──────── Input for this task ────────
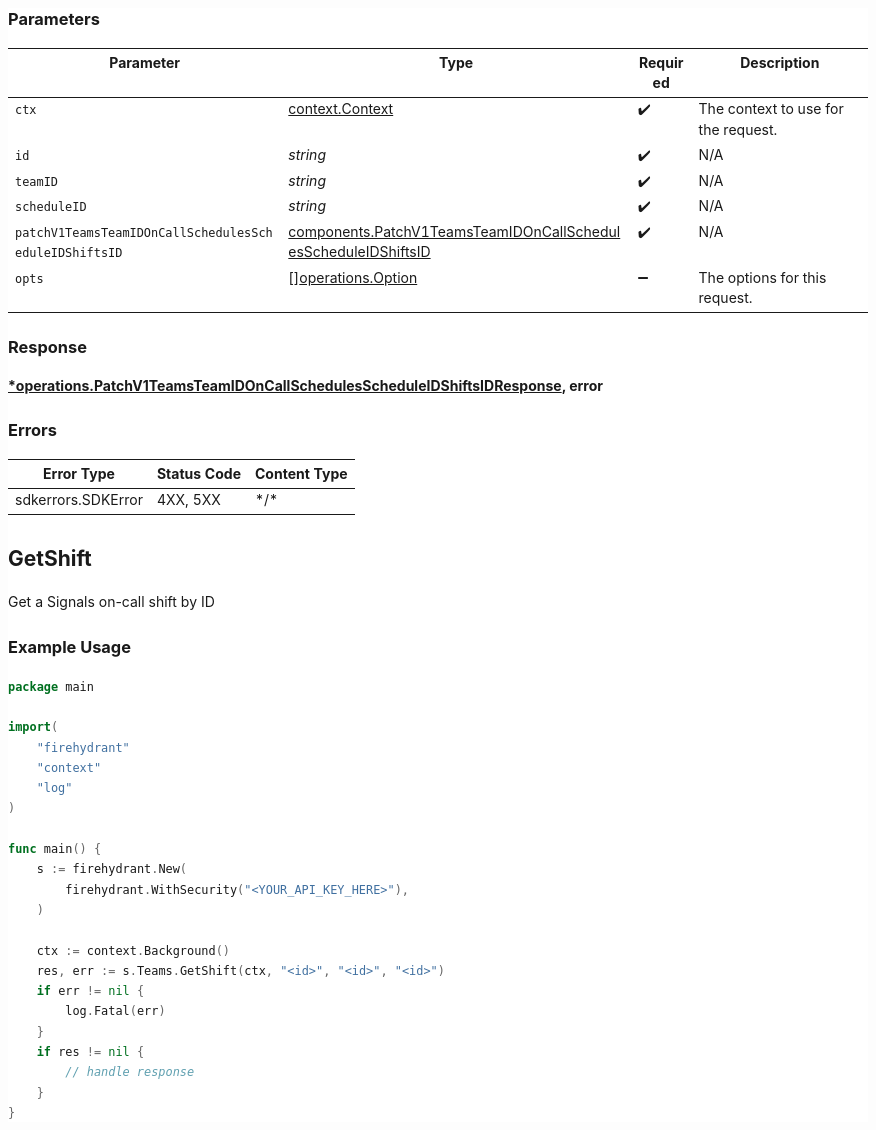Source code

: ### Parameters

| Parameter                                                                                                                                        | Type                                                                                                                                             | Required                                                                                                                                         | Description                                                                                                                                      |
| ------------------------------------------------------------------------------------------------------------------------------------------------ | ------------------------------------------------------------------------------------------------------------------------------------------------ | ------------------------------------------------------------------------------------------------------------------------------------------------ | ------------------------------------------------------------------------------------------------------------------------------------------------ |
| `ctx`                                                                                                                                            | [context.Context](https://pkg.go.dev/context#Context)                                                                                            | :heavy_check_mark:                                                                                                                               | The context to use for the request.                                                                                                              |
| `id`                                                                                                                                             | *string*                                                                                                                                         | :heavy_check_mark:                                                                                                                               | N/A                                                                                                                                              |
| `teamID`                                                                                                                                         | *string*                                                                                                                                         | :heavy_check_mark:                                                                                                                               | N/A                                                                                                                                              |
| `scheduleID`                                                                                                                                     | *string*                                                                                                                                         | :heavy_check_mark:                                                                                                                               | N/A                                                                                                                                              |
| `patchV1TeamsTeamIDOnCallSchedulesScheduleIDShiftsID`                                                                                            | [components.PatchV1TeamsTeamIDOnCallSchedulesScheduleIDShiftsID](../../models/components/patchv1teamsteamidoncallschedulesscheduleidshiftsid.md) | :heavy_check_mark:                                                                                                                               | N/A                                                                                                                                              |
| `opts`                                                                                                                                           | [][operations.Option](../../models/operations/option.md)                                                                                         | :heavy_minus_sign:                                                                                                                               | The options for this request.                                                                                                                    |

### Response

**[*operations.PatchV1TeamsTeamIDOnCallSchedulesScheduleIDShiftsIDResponse](../../models/operations/patchv1teamsteamidoncallschedulesscheduleidshiftsidresponse.md), error**

### Errors

| Error Type         | Status Code        | Content Type       |
| ------------------ | ------------------ | ------------------ |
| sdkerrors.SDKError | 4XX, 5XX           | \*/\*              |

## GetShift

Get a Signals on-call shift by ID

### Example Usage

```go
package main

import(
	"firehydrant"
	"context"
	"log"
)

func main() {
    s := firehydrant.New(
        firehydrant.WithSecurity("<YOUR_API_KEY_HERE>"),
    )

    ctx := context.Background()
    res, err := s.Teams.GetShift(ctx, "<id>", "<id>", "<id>")
    if err != nil {
        log.Fatal(err)
    }
    if res != nil {
        // handle response
    }
}
```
────────
### Work to complete
Transcribe all of the lines above exactly as given. The pictures stay out.

### Problem solution
Source code

: ### Parameters

| Parameter                                                                                                                                        | Type                                                                                                                                             | Required                                                                                                                                         | Description                                                                                                                                      |
| ------------------------------------------------------------------------------------------------------------------------------------------------ | ------------------------------------------------------------------------------------------------------------------------------------------------ | ------------------------------------------------------------------------------------------------------------------------------------------------ | ------------------------------------------------------------------------------------------------------------------------------------------------ |
| `ctx`                                                                                                                                            | [context.Context](https://pkg.go.dev/context#Context)                                                                                            | :heavy_check_mark:                                                                                                                               | The context to use for the request.                                                                                                              |
| `id`                                                                                                                                             | *string*                                                                                                                                         | :heavy_check_mark:                                                                                                                               | N/A                                                                                                                                              |
| `teamID`                                                                                                                                         | *string*                                                                                                                                         | :heavy_check_mark:                                                                                                                               | N/A                                                                                                                                              |
| `scheduleID`                                                                                                                                     | *string*                                                                                                                                         | :heavy_check_mark:                                                                                                                               | N/A                                                                                                                                              |
| `patchV1TeamsTeamIDOnCallSchedulesScheduleIDShiftsID`                                                                                            | [components.PatchV1TeamsTeamIDOnCallSchedulesScheduleIDShiftsID](../../models/components/patchv1teamsteamidoncallschedulesscheduleidshiftsid.md) | :heavy_check_mark:                                                                                                                               | N/A                                                                                                                                              |
| `opts`                                                                                                                                           | [][operations.Option](../../models/operations/option.md)                                                                                         | :heavy_minus_sign:                                                                                                                               | The options for this request.                                                                                                                    |

### Response

**[*operations.PatchV1TeamsTeamIDOnCallSchedulesScheduleIDShiftsIDResponse](../../models/operations/patchv1teamsteamidoncallschedulesscheduleidshiftsidresponse.md), error**

### Errors

| Error Type         | Status Code        | Content Type       |
| ------------------ | ------------------ | ------------------ |
| sdkerrors.SDKError | 4XX, 5XX           | \*/\*              |

## GetShift

Get a Signals on-call shift by ID

### Example Usage

```go
package main

import(
	"firehydrant"
	"context"
	"log"
)

func main() {
    s := firehydrant.New(
        firehydrant.WithSecurity("<YOUR_API_KEY_HERE>"),
    )

    ctx := context.Background()
    res, err := s.Teams.GetShift(ctx, "<id>", "<id>", "<id>")
    if err != nil {
        log.Fatal(err)
    }
    if res != nil {
        // handle response
    }
}
```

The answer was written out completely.